#### [Requirement]
Please output the entries below from the line that contains "In the picture, what has the box [353,0,437,32]?" through the final line, reproduced exactly and alone.

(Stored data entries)
================================

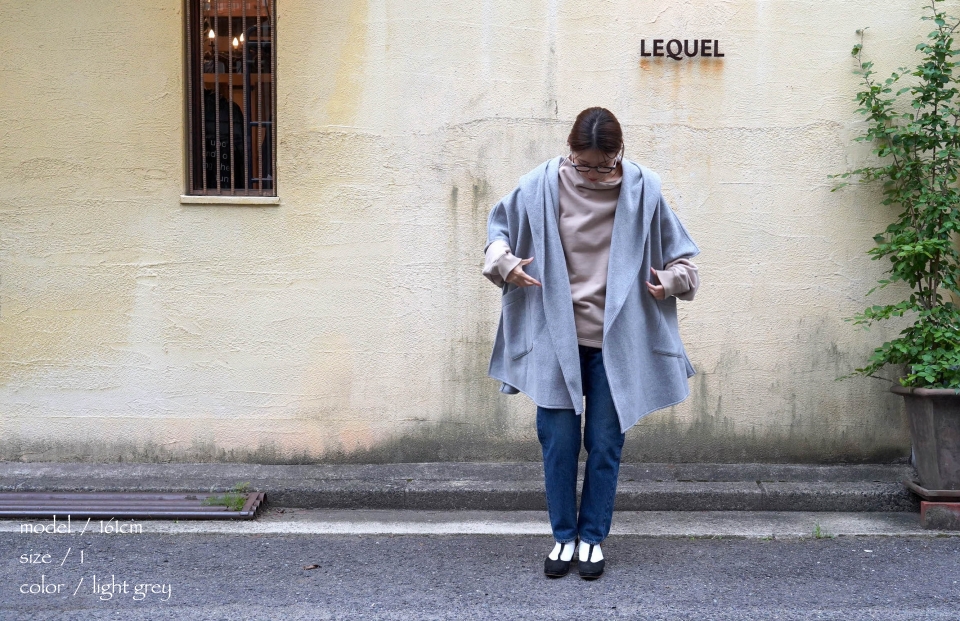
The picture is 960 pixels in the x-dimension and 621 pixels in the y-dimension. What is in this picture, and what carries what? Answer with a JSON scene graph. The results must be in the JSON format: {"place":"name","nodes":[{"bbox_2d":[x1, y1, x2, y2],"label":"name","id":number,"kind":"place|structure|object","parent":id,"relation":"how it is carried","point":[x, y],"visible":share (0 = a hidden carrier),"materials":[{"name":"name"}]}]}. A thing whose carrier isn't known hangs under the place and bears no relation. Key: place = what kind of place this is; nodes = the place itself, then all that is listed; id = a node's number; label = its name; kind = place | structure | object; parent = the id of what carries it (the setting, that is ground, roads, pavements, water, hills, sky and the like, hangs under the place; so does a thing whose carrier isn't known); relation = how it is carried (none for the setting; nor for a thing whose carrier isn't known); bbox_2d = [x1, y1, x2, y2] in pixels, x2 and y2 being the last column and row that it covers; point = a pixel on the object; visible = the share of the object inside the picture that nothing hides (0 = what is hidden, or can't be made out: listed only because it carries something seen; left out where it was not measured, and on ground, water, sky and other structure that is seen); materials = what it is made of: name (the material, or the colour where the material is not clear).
{"place":"outdoors","nodes":[
{"label":"outdoors","id":0,"kind":"place"},
{"bbox_2d":[0,491,265,519],"label":"metal grate","id":1,"kind":"object","parent":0,"point":[99,512],"visible":0.91,"materials":[{"name":"grey metal"}]},
{"bbox_2d":[203,484,249,510],"label":"weed","id":2,"kind":"object","parent":1,"relation":"in","point":[238,501],"visible":0.72,"materials":[{"name":"green plant"}]},
{"bbox_2d":[0,461,920,513],"label":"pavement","id":3,"kind":"structure","parent":0,"point":[701,487],"materials":[{"name":"grey concrete"}]},
{"bbox_2d":[0,0,957,463],"label":"wall","id":4,"kind":"structure","parent":0,"point":[164,28],"materials":[{"name":"beige paint"}]},
{"bbox_2d":[183,1,276,197],"label":"window","id":5,"kind":"structure","parent":4,"relation":"in","point":[191,156],"materials":[{"name":"brown metal"}]},
{"bbox_2d":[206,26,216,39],"label":"lamp","id":6,"kind":"object","parent":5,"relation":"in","point":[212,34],"visible":0.47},
{"bbox_2d":[202,91,245,189],"label":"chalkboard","id":7,"kind":"object","parent":5,"relation":"in","point":[208,132],"visible":0.4,"materials":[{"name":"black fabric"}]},
{"bbox_2d":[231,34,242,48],"label":"lamp","id":8,"kind":"object","parent":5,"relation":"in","point":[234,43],"visible":0.43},
{"bbox_2d":[180,194,279,204],"label":"window sill","id":9,"kind":"structure","parent":4,"relation":"attached to","point":[182,200],"materials":[{"name":"white stone"}]},
{"bbox_2d":[640,38,722,58],"label":"sign","id":10,"kind":"object","parent":4,"relation":"attached to","point":[642,43],"visible":0.97,"materials":[{"name":"black"}]},
{"bbox_2d":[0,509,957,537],"label":"gutter","id":11,"kind":"structure","parent":0,"point":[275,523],"materials":[{"name":"grey concrete"}]},
{"bbox_2d":[811,523,832,538],"label":"weed","id":12,"kind":"object","parent":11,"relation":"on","point":[818,529],"visible":0.68,"materials":[{"name":"green plant"}]},
{"bbox_2d":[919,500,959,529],"label":"brick","id":13,"kind":"object","parent":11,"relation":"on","point":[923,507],"visible":0.77,"materials":[{"name":"brick"}]},
{"bbox_2d":[894,384,959,494],"label":"planter","id":14,"kind":"object","parent":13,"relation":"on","point":[918,403],"visible":0.92,"materials":[{"name":"grey"}]},
{"bbox_2d":[837,1,959,389],"label":"potted shrub","id":15,"kind":"object","parent":14,"relation":"in","point":[886,311],"visible":0.98,"materials":[{"name":"green plant"}]},
{"bbox_2d":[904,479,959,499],"label":"plant saucer","id":16,"kind":"object","parent":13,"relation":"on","point":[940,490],"visible":0.68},
{"bbox_2d":[1,526,959,620],"label":"road","id":17,"kind":"structure","parent":0,"point":[770,547],"materials":[{"name":"grey asphalt"}]},
{"bbox_2d":[301,563,319,569],"label":"dry leaf","id":18,"kind":"object","parent":17,"relation":"on","point":[315,566],"visible":0.95,"materials":[{"name":"brown"}]},
{"bbox_2d":[480,106,701,576],"label":"woman","id":19,"kind":"object","parent":17,"relation":"on","point":[606,294],"visible":0.96}
]}

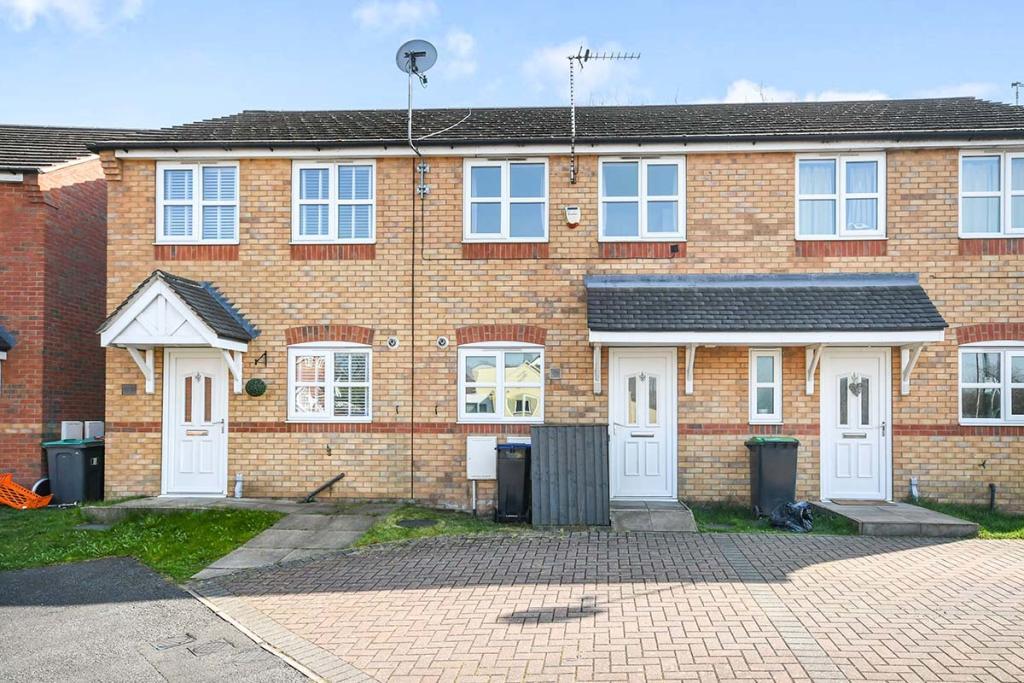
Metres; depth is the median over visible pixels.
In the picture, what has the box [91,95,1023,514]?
brick house
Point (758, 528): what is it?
grass strip
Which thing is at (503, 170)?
window
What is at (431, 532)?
lawn
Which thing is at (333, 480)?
pipe
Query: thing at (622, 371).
front door
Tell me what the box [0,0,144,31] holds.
cloud
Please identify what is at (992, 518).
lawn
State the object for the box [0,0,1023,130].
sky
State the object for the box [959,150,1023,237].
window
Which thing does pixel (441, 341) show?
vent
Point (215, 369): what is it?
front door
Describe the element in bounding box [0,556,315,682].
asphalt road
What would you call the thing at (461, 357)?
window
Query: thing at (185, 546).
lawn
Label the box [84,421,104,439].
meter box
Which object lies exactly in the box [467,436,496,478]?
meter box
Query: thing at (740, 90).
cloud
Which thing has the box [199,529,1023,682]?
brick driveway
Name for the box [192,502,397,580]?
paved path
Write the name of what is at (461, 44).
cloud
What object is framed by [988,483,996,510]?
pipe
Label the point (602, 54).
cloud
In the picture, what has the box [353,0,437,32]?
cloud
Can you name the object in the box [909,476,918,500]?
pipe
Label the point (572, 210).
alarm box
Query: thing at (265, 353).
wall bracket
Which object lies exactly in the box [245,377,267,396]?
topiary ball
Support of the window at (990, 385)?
in the brick house at (920, 397)
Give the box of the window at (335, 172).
[292,161,374,241]
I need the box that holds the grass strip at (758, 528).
[688,502,861,535]
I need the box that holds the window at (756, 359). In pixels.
[749,348,781,422]
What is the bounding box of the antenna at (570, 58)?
[566,47,638,185]
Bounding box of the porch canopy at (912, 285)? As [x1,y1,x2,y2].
[586,273,946,396]
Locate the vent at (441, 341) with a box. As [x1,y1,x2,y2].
[435,335,448,348]
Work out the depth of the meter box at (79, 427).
10.99 m
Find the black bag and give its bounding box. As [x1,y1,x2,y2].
[769,500,813,532]
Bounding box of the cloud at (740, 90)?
[713,80,890,103]
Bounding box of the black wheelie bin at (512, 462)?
[494,442,532,523]
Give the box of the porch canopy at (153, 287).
[96,270,257,394]
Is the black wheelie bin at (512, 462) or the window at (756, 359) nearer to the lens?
the black wheelie bin at (512, 462)
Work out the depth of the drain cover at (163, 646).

================================

#### [Output for this task]
In the picture, what has the box [353,0,437,32]?
cloud
Can you name the object in the box [909,476,918,500]?
pipe
Label the point (572, 210).
alarm box
Query: thing at (265, 353).
wall bracket
Which object lies exactly in the box [245,377,267,396]?
topiary ball
Support of the window at (990, 385)?
in the brick house at (920, 397)
Give the box of the window at (335, 172).
[292,161,374,241]
I need the box that holds the grass strip at (758, 528).
[688,502,861,535]
I need the box that holds the window at (756, 359). In pixels.
[749,348,781,422]
What is the bounding box of the antenna at (570, 58)?
[566,47,638,185]
Bounding box of the porch canopy at (912, 285)? As [x1,y1,x2,y2].
[586,273,946,396]
Locate the vent at (441, 341) with a box. As [x1,y1,x2,y2].
[435,335,448,348]
Work out the depth of the meter box at (79, 427).
10.99 m
Find the black bag and give its bounding box. As [x1,y1,x2,y2].
[769,500,813,532]
Bounding box of the cloud at (740, 90)?
[713,80,890,103]
Bounding box of the black wheelie bin at (512, 462)?
[494,442,532,523]
Give the box of the porch canopy at (153, 287).
[96,270,257,394]
Is the black wheelie bin at (512, 462) or the window at (756, 359) nearer to the lens?
the black wheelie bin at (512, 462)
Work out the depth of the drain cover at (163, 646).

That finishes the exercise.